KEY POINTS:
Fugitive Nai Yin Xue fled his Los Angeles hotel during the night - sneaking past a sleeping attendant - suggesting he gained an even bigger headstart on authorities hunting him.
Xue booked into the 1 1/2-star Royal Pagoda Hotel after arriving on September 15 (LA time), and was given Room 15, virtually next to the glass-front office.
Officer worker James Tu yesterday told the Herald Xue did not bother to stay the night.
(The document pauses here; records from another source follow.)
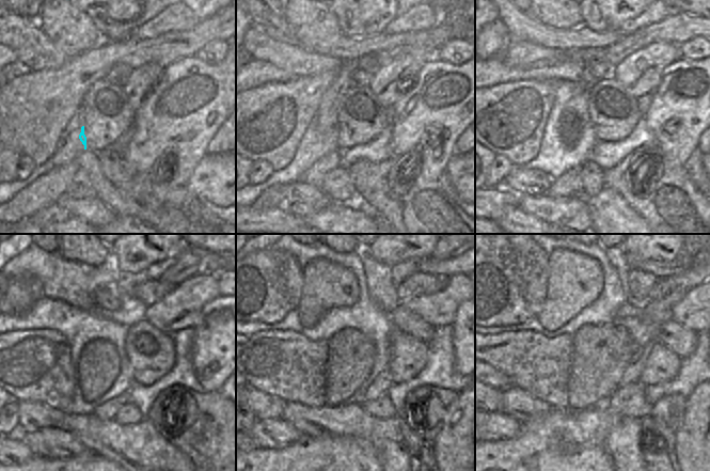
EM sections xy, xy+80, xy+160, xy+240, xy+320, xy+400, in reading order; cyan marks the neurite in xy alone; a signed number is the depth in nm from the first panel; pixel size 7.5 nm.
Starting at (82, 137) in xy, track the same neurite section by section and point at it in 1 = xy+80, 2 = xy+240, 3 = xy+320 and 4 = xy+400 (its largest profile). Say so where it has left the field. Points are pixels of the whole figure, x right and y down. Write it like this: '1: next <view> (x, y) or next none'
1: next xy+80 (329, 143)
2: next xy+240 (107, 373)
3: next xy+320 (350, 370)
4: next xy+400 (601, 354)

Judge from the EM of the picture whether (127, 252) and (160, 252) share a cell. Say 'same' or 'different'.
same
He had paid in advance, but checked out without returning his electronic key card - which, with the office so close, would have required sneaking past a sleeping attendant.
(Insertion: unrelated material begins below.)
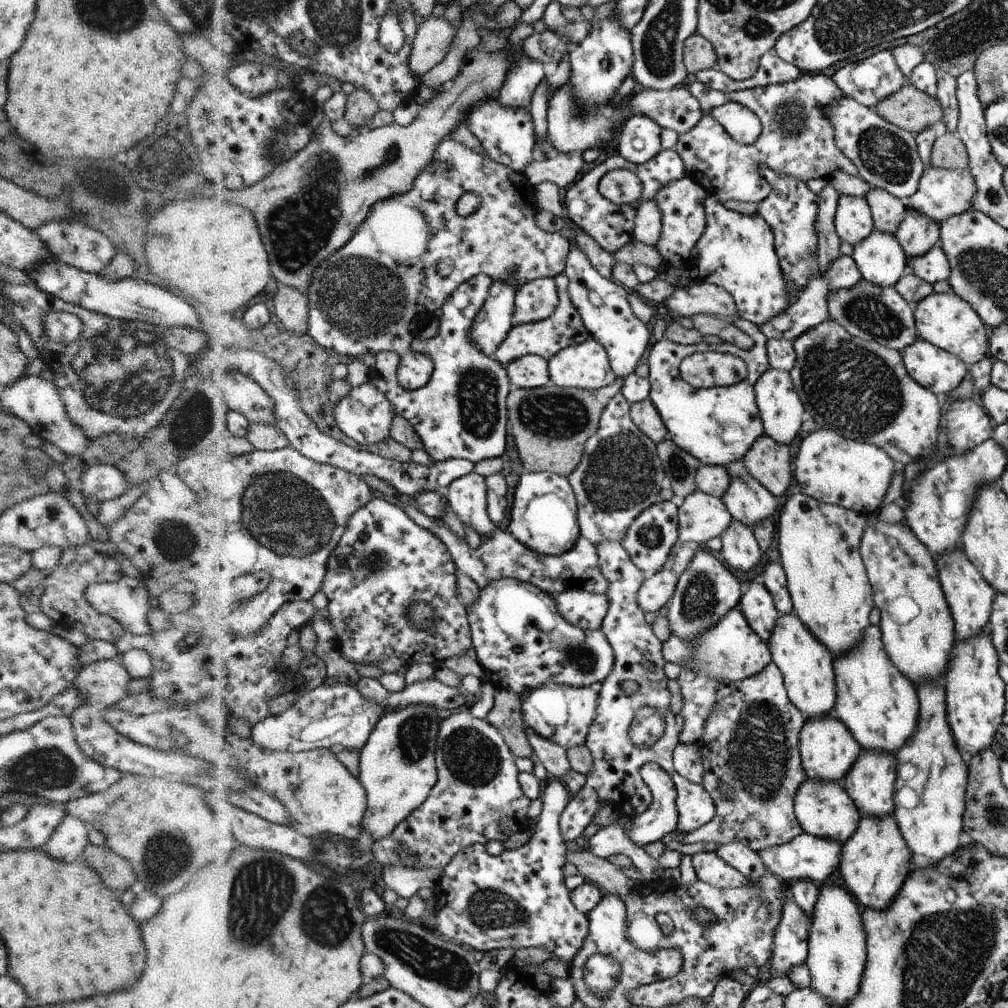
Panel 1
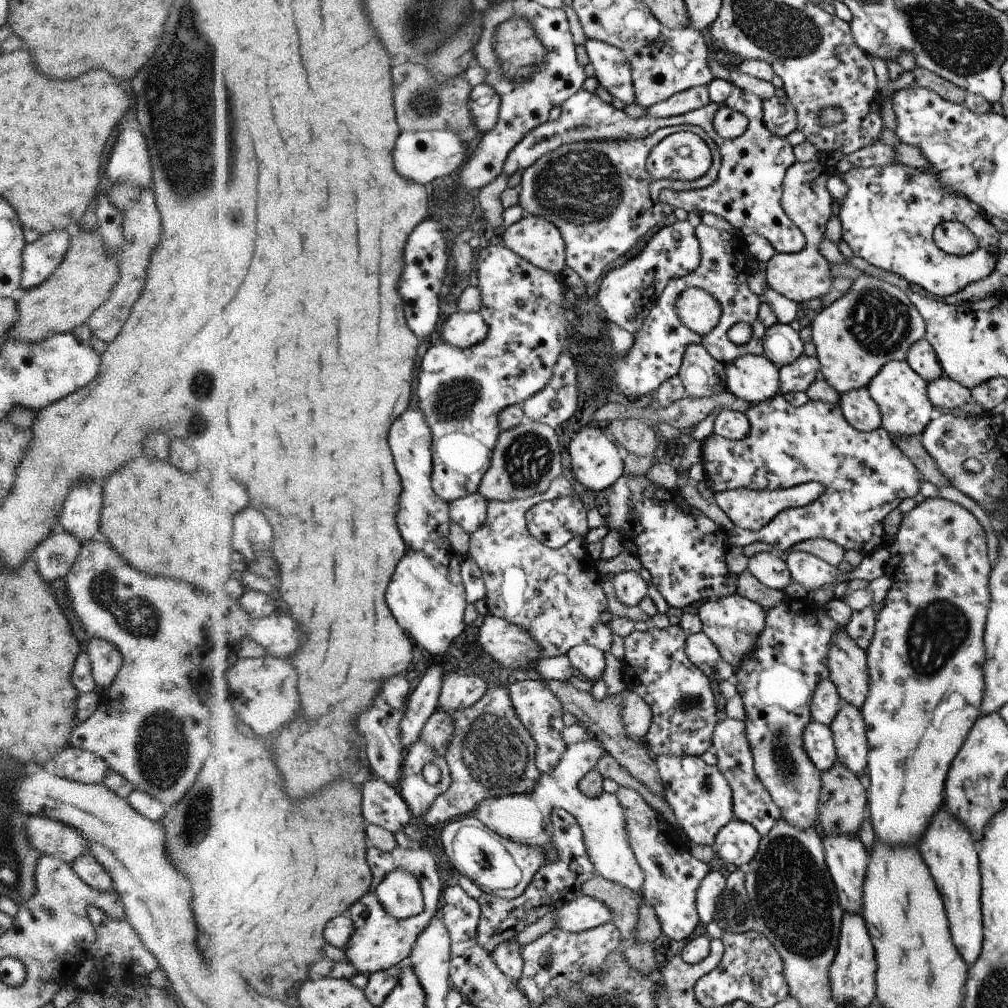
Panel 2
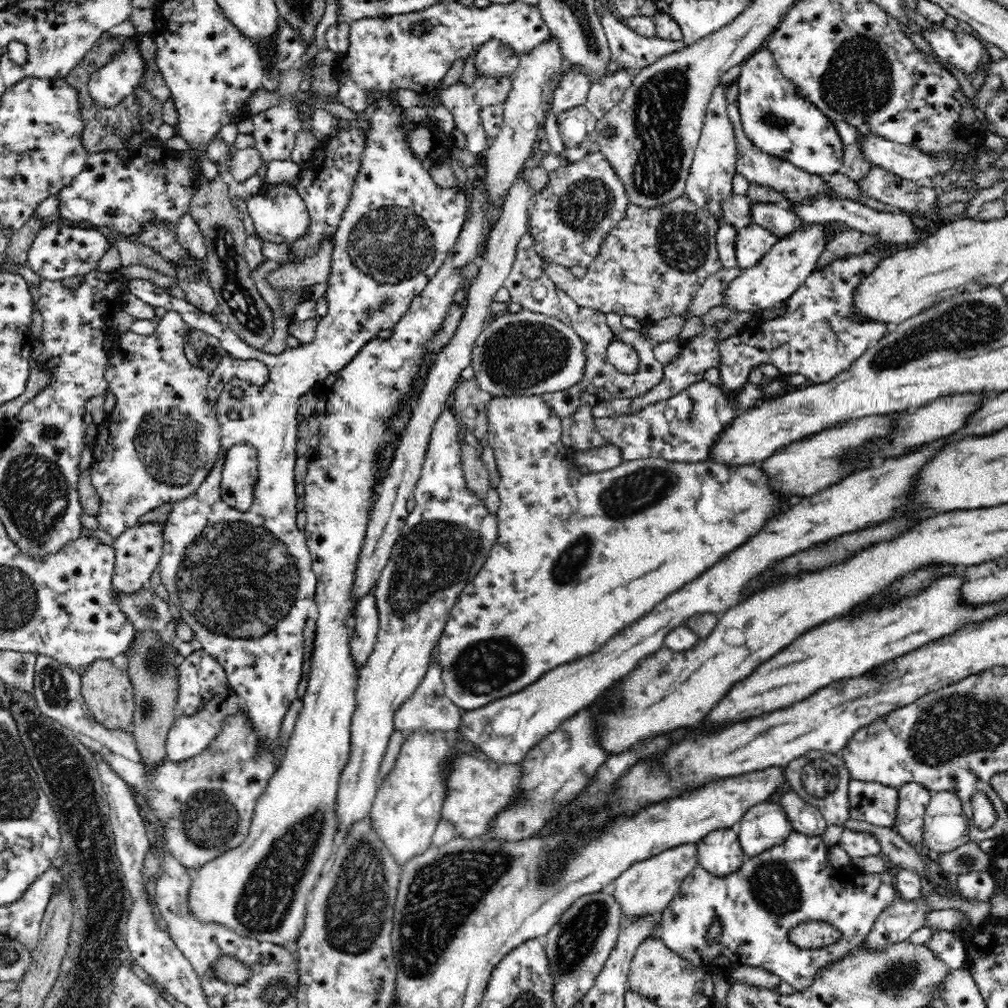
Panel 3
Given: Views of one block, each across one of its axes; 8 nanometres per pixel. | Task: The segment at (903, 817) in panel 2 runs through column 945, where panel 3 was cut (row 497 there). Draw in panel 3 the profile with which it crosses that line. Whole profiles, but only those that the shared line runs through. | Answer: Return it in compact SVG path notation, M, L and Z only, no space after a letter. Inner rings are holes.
M491 396L486 403L486 420L488 421L486 439L488 439L488 447L493 450L500 474L500 481L496 484L496 491L500 497L500 507L495 514L497 539L476 578L465 584L460 598L453 604L444 632L439 638L436 654L447 697L462 711L476 710L496 698L517 693L553 668L596 652L621 630L648 614L664 598L680 590L685 584L692 583L692 580L719 564L720 560L726 558L730 552L742 547L744 542L748 542L748 539L764 528L768 520L776 518L794 504L773 492L771 480L768 480L764 469L761 469L758 464L728 466L710 459L688 464L686 461L648 458L624 461L617 468L584 476L572 462L558 458L558 446L552 442L562 441L561 417L554 413L539 396Z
Mr Tu said police had taken all the motel records and security footage, but he did not believe these would help them much.
The early departure widens Xue's headstart on authorities by a few more hours and again shows how desperate he was to get moving after allegedly killing wife An An Liu and stuffing her body in a car boot, dumping his 3-year-old-daughter Qian Xun Xue at a Melbourne train station on the way.
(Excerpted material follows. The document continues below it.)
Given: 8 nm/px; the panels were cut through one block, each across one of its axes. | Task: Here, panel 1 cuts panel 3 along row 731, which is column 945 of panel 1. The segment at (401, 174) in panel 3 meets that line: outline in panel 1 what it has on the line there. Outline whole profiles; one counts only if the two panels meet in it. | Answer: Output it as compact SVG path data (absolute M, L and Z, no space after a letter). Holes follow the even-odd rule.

His swift movements were in stark contrast to those of New Zealand's police liaison officer in the US, Superintendent Neville Matthews, who arrived in Los Angeles yesterday (Sunday LA time).
Mr Matthews flew in from his base at the NZ Embassy in Washington DC but has still to set up meetings with the US authorities hunting Xue.
He was surrounded by media on arrival and questioned about whether the decision to send him - made the night before - was because New Zealand police did not believe the American authorities were doing enough.
Mr Matthews denied this, and that he had come to Los Angeles because of pressure on police in New Zealand to solve the case, having taken a long time to find the body.
When he confirmed that the Regional Fugitive Task Force led by US marshals was leading the hunt for Xue, an Australian reporter told him that the marshals had "shut them out", saying media interest in the case was unhelpful.
No wanted posters have been issued publicly, nor have any security footage or photos taken of Xue arriving been circulated to the media.
Mr Matthews said his role was to make the relationship between New Zealand and the US authorities "as efficient as possible".
"Doing that face-to-face is much better than over the phone."
Asked if that would have been better done last week, when there was diplomatic confusion over whether alerts had been activated, warrants issued, "blue-on-blue" issues over which authority was hunting Xue and whether the US had the appropriate rights to arrest him, Mr Matthews said he had been in Rome on holiday "and unfortunately I am a one-man band".
He hoped to meet the US marshals, Interpol and the Immigration and Customs Enforcement agency today (Monday LA time).
After a "long discussion" with the FBI, he had declined its offer of help, saying it was better that the hunt was handled by one lead agency, and the US marshals were specialists in seeking fugitives.
The two Los Angeles police detectives who originally led the hunt for Xue are set to fly out to Bogota, Colombia, this week, and a department spokesman, Officer Jason Lee, has spoken publicly of how the cityhas 400 of its own murders a year to solve.
Mr Matthews was asked if it was a case of "big case in New Zealand, big case in Australia, no big deal in the United States".
He said it was his understanding the hunt for Xue was a "high priority", with some US marshals taking it personally: "They want to get this guy."
He also said the diplomatic process required to get a US "provisional warrant" for Xue took only four days - the quickest he had ever seen.
He did not believe a quicker provisional warrant system between New Zealand and the United States could be looked at in the future, especially in a hypothetical scenario where a fugitive had not committed a minor immigration offence he or she could be held for.